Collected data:
·····

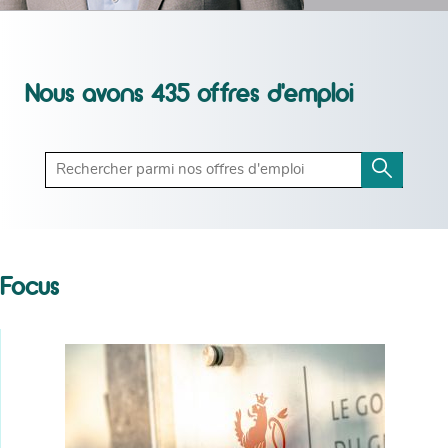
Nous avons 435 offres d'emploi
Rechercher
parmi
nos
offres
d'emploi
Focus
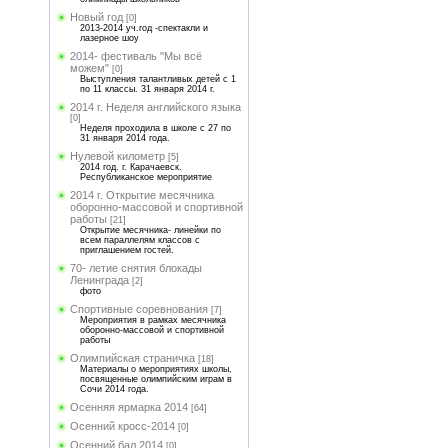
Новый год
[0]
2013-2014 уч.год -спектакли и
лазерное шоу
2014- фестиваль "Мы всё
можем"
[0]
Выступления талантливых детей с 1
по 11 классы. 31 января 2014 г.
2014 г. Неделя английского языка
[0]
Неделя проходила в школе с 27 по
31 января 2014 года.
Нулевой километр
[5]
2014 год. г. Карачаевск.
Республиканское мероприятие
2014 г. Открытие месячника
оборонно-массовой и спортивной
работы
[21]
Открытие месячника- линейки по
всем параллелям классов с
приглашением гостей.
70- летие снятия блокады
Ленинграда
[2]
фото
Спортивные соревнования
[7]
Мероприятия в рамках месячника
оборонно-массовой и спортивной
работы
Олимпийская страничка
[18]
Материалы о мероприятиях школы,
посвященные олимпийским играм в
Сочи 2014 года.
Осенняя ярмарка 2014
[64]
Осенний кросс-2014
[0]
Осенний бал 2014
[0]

·····

● **Directions**
Please say how many lines in the records above contain the word "января". Give the number alone.

● **Solution**
2